5. Es war darüber hinaus festzustellen, dass der Vollzug der Abschiebehaft nach dem 17.10.2007 rechtswidrig war. Von diesem Zeitpunkt an wurde seitens der weiteren Beteiligten der im Abschiebehaftverfahren geltende Beschleunigungsgrundsatz nicht mehr beachtet.

a) Rechtswidrig war die Inhaftierung des Betroffenen zunächst seit dem Ablauf von zwei Wochen nach der Zusage der Passersatzpapiers am 24.10.2007, also dem 07.11.2007. Die weitere Beteiligte hat nicht nachvollziehbar darstellen können, warum eine Abschiebemöglichkeit erst am 04.12.2007 bestand. Es ist nicht ersichtlich, warum die Bestätigung durch die Bundespolizei derart lange Zeit beanspruchen sollte.

Auch diese ist nach dem Grundgesetz und der europäischen Menschenrechtskonvention verpflichtet, dazu beizutragen, dass Freiheitsentziehungen möglichst kurz gehalten werden. Ebenso wenig ist nachvollziehbar, warum auch die Ausstellung des Passersatzpapieres, nachdem das Generalkonsulat bereits mitgeteilt hat, dass ein Flug gebucht werden kann, noch einmal so lange dauern sollte.

Verbleibende Unklarheiten haben zu Lasten der weiteren Beteiligten zu gehen (vgl. Schmidt, in: Keidel/Kuntze/Winkler, FGG, 15. Aufl., Rn. 216 zur Beweisvereitelung).

b) Der Haftvollzug war darüber hinaus bereits nach dem 17.10.2007 rechtswidrig.

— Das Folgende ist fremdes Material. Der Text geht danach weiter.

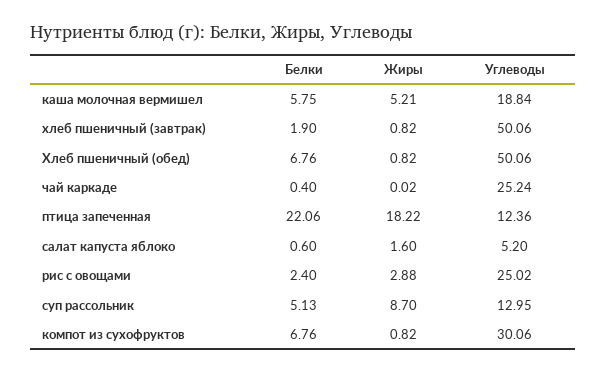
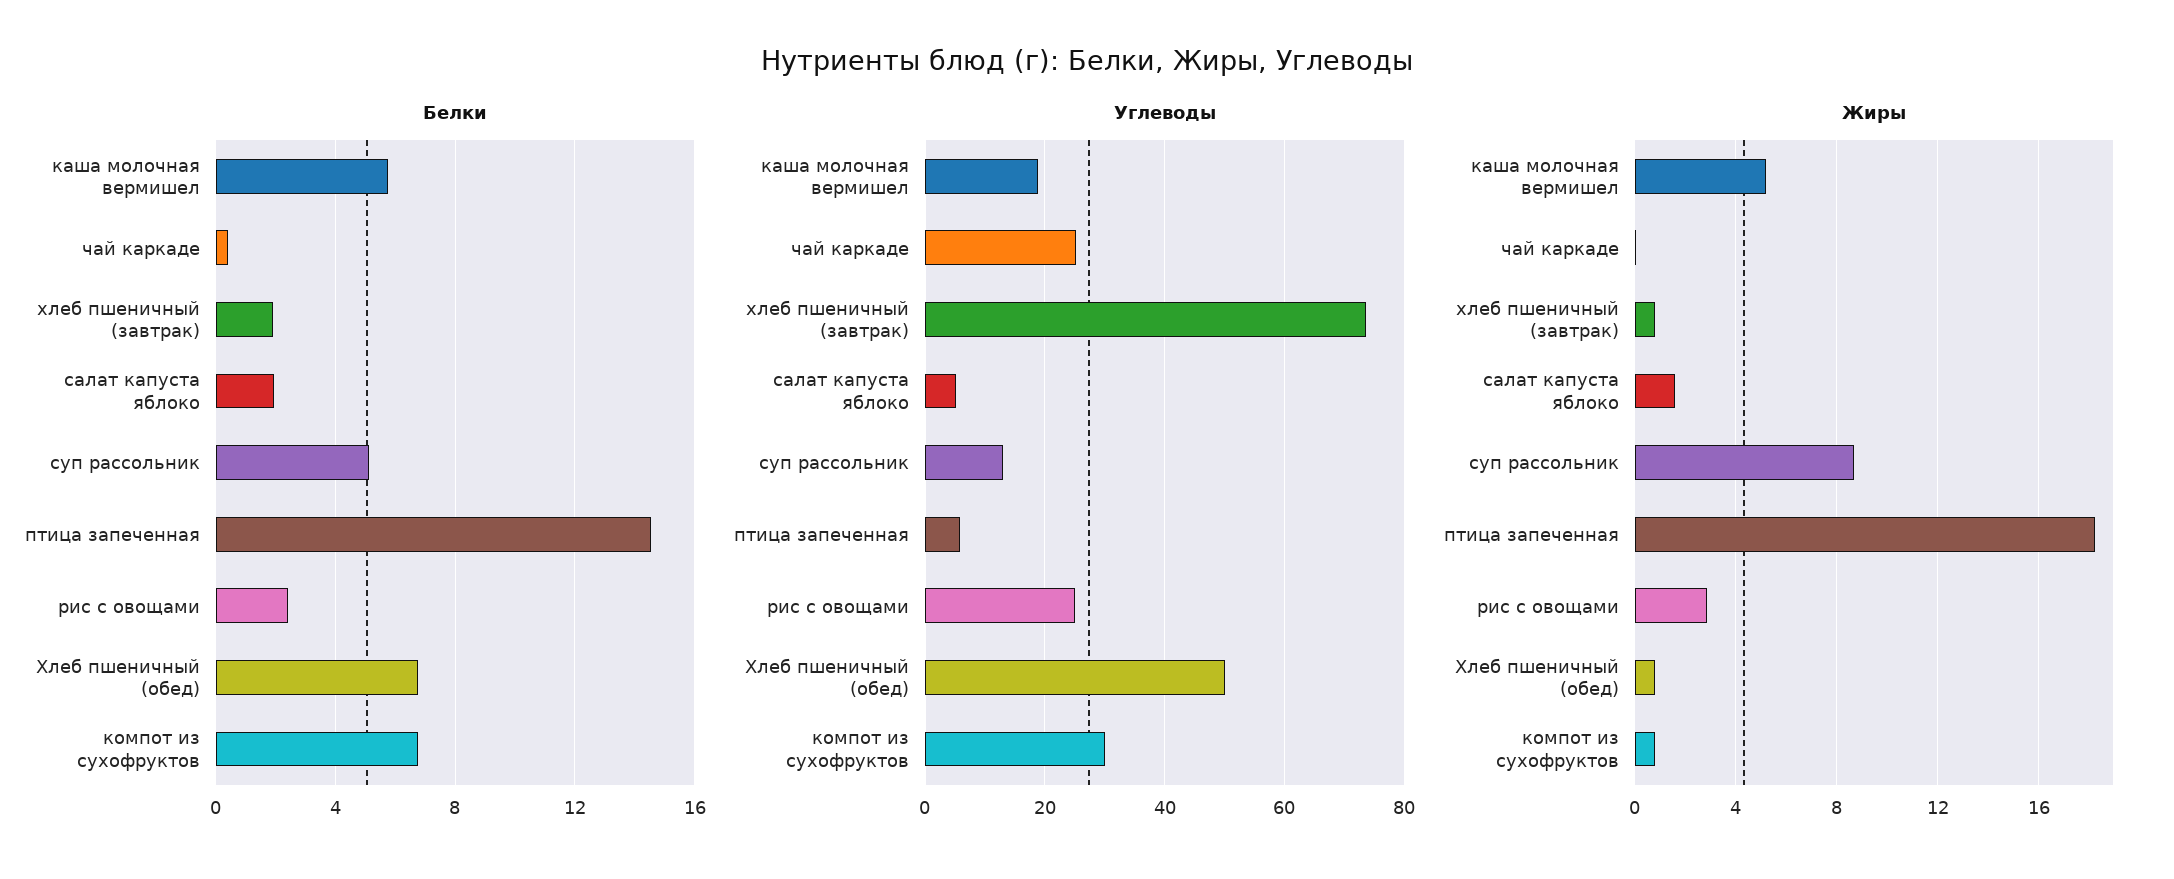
  {
    "Белки": {
      "каша молочная вермишел": 5.75,
      "хлеб пшеничный (завтрак)": 1.9,
      "Хлеб пшеничный (обед)": 6.76,
      "чай каркаде": 0.4,
-     "птица запеченная": 22.06,
+     "птица запеченная": 14.5,
-     "салат капуста яблоко": 0.6,
+     "салат капуста яблоко": 2,
      "рис с овощами": 2.4,
      "суп рассольник": 5.13,
      "компот из сухофруктов": 6.76
    },
    "Жиры": {
      "каша молочная вермишел": 5.21,
      "хлеб пшеничный (завтрак)": 0.82,
      "Хлеб пшеничный (обед)": 0.82,
      "чай каркаде": 0.02,
      "птица запеченная": 18.22,
      "салат капуста яблоко": 1.6,
      "рис с овощами": 2.88,
      "суп рассольник": 8.7,
      "компот из сухофруктов": 0.82
    },
    "Углеводы": {
      "каша молочная вермишел": 18.84,
-     "хлеб пшеничный (завтрак)": 50.06,
+     "хлеб пшеничный (завтрак)": 74,
      "Хлеб пшеничный (обед)": 50.06,
      "чай каркаде": 25.24,
-     "птица запеченная": 12.36,
+     "птица запеченная": 6,
      "салат капуста яблоко": 5.2,
      "рис с овощами": 25.02,
      "суп рассольник": 12.95,
      "компот из сухофруктов": 30.06
    }
  }

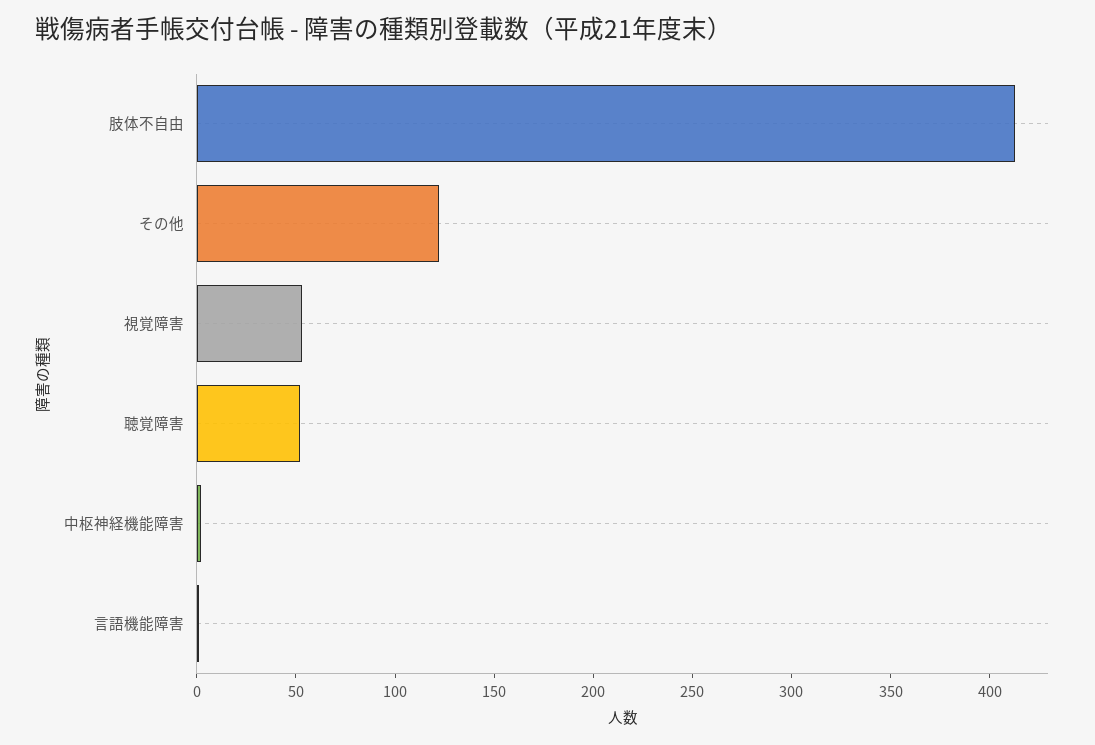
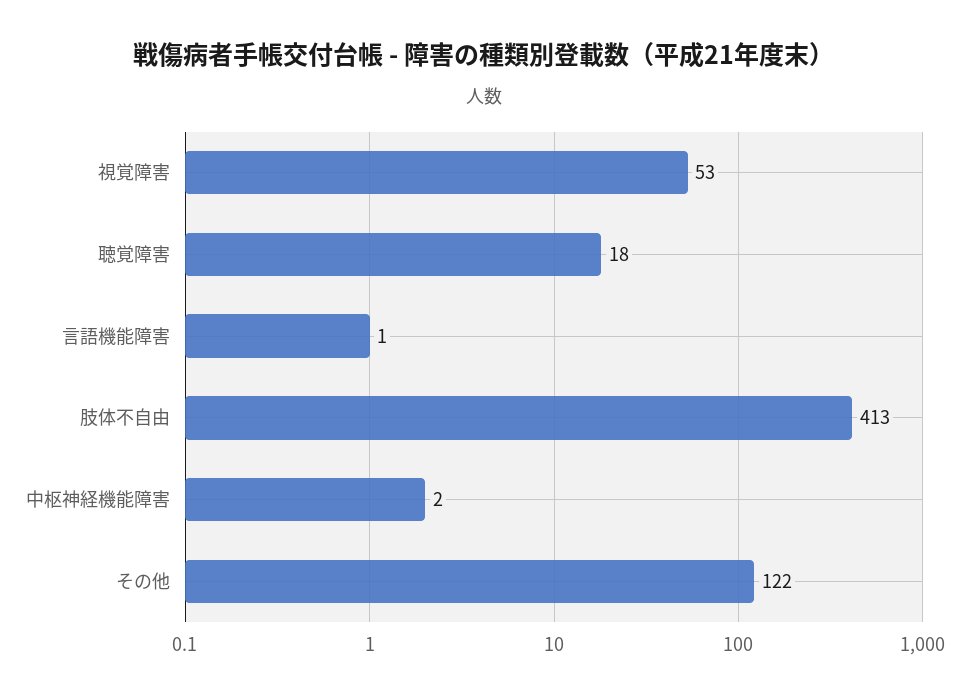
  {
    "肢体不自由": 413,
    "その他": 122,
    "視覚障害": 53,
-   "聴覚障害": 50,
+   "聴覚障害": 18,
    "中枢神経機能障害": 2,
    "言語機能障害": 1
  }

Nachdem der Betroffene innerhalb angemessener Frist beim türkischen Generalkonsulat vorgeführt worden war, waren zu diesem Zeitpunkt zweieinhalb Monate verstrichen, obwohl von türkischer Seite am 02.08.2007 eine Bearbeitungszeit von 1 - 2 Monaten angekündigt worden war. Nur im Hinblick darauf, dass nach den Feststellungen des Landgerichts der weiteren Beteiligten bekannt ist, dass das türkische Generalkonsulat in der Mehrheit der Fälle nicht unaufgefordert mitteilt, dass die Identitätsklärung abgeschlossen ist, muss von der weiteren Beteiligten verlangt werden, dass sie in regelmäßigen Abständen beim Generalkonsulat nachfragt, und zwar im Hinblick auf die zitierte Rechtsprechung des Bundesverfassungsgerichts umso intensiver, je länger die Freiheitsentziehung bereits andauert. Insoweit kann die Pflege des guten Arbeitsverhältnisses zum Generalkonsulat nicht zu Lasten der jeweiligen Betroffenen gehen. Vielmehr ist von der weiteren Beteiligten zu erwarten, dass sie unverzüglich nach Ablauf der vom Generalkonsulat genannten Bearbeitungszeit, jedenfalls aber nach zwei Monaten, beginnt, regelmäßig beim Generalkonsulat nachzufragen, wobei zwischen den einzelnen Nachfragen maximal zwei Wochen liegen sollten. Alles übrige ist vor dem Hintergrund des Beschleunigungsgebots nicht mehr hinnehmbar; die weitere Beteiligte kann sich gegenüber dem Generalkonsulat insoweit auf die Rechtsprechung des Senats berufen.